[Date Prev][Date Next] [Thread Prev][Thread Next] [Date Index] [Thread Index]

Re: Suse Products legal?



On Sunday 01 December 2002 12:34 pm, Hanspeter Roth wrote:
> Suse is selling several products such as `SuSE Firewall on CD' which
> are based on Linux and probably other tools under Gnu-license. Their
> price (> 1000 Euro) is much beyond the cost of media and manual.
> Shouldn't they offer products based on Gnu-software by conditions
> based on Gnu-license?
> Are their products legal?

Sounds perfectly legal to me from your description, though I haven't seen the 
CD, and I am not a lawyer.

Nothing in the GPL says you can't charge whatever you want for your 
distribution.  Furthermore, proprietary software can be distributed on the 
same disk as the GPL'd software.  They must, however, provide source (or an 
easy way to get it) for all the GPL'd code included. They also can't link 
their proprietary code into the GPL'd code (they can do this for LGPL'd 
code), and they can't be selling proprietary software *derived* from the 
GPL'd code.  (and "derived" does not mean "calls", "can be linked to", or 
"distributed on the same disk as".  It *does* include "already linked to and 
distributed as binary".  LGPL further allows distributing linked code, so 
long as the source for the LGPL'd part is included).

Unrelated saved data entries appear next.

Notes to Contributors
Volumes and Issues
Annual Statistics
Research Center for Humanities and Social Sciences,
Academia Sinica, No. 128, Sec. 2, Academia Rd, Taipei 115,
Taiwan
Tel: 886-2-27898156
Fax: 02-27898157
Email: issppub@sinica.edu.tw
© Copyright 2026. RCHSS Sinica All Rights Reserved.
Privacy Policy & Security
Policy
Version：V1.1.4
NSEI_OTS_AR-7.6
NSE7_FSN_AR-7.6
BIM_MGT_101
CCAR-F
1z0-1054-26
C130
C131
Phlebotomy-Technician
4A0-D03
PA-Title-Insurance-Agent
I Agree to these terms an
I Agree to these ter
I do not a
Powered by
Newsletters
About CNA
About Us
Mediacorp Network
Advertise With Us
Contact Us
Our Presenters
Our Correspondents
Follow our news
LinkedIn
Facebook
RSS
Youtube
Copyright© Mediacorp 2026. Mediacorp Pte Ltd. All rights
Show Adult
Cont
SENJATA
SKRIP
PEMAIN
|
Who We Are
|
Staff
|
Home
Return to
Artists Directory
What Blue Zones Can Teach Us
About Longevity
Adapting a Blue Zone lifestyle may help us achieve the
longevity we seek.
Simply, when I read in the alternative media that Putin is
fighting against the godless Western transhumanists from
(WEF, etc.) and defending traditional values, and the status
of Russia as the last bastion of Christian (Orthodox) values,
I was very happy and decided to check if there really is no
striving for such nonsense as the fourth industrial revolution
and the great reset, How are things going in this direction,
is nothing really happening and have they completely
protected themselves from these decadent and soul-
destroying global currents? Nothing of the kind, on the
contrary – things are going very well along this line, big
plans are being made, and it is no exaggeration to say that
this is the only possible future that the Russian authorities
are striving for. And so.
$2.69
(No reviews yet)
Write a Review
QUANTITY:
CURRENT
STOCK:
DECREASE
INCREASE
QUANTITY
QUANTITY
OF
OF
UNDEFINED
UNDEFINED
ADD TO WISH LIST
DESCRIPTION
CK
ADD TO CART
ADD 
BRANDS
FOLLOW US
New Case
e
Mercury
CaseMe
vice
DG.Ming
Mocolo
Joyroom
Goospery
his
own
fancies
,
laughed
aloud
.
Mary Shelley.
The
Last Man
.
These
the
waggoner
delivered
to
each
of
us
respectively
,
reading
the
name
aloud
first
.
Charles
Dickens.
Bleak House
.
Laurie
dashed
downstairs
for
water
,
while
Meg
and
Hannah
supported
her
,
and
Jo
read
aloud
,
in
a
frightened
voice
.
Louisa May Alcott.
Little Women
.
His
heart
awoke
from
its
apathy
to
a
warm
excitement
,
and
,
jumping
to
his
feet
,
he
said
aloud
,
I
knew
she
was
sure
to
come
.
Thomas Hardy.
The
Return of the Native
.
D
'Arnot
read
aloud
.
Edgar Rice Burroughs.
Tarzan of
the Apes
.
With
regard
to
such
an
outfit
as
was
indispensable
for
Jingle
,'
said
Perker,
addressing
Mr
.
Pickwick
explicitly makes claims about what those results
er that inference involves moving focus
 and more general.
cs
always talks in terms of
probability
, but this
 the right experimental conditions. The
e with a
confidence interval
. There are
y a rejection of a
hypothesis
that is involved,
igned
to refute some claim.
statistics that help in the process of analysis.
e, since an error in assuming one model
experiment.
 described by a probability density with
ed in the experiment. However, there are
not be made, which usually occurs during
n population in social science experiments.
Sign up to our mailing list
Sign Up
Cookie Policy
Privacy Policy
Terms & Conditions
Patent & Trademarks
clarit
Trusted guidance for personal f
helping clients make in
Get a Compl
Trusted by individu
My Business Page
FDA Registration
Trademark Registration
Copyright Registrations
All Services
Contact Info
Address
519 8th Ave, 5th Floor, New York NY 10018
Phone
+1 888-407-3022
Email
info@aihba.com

The motivation for not paying SuSE in this case is market-based -- you could 
always get the free software from somewhere else.   Of course, for corporate 
users, SuSE has done a service no doubt, by collecting and configuring the 
software for you, possibly providing tech support etc. So for some people, it 
might be worth it.  You can, of course, copy the GPL'd stuff on the disk as 
much as you like -- there may be proprietary stuff on it too, though -- you'd 
have to read the license they give you for the distribution.

Cheers,
Terry

--
Terry Hancock ( hancock at anansispaceworks.com )
Anansi Spaceworks  http://www.anansispaceworks.com

"Python takes the pain out of programming ...
            ... and Zope puts it back again."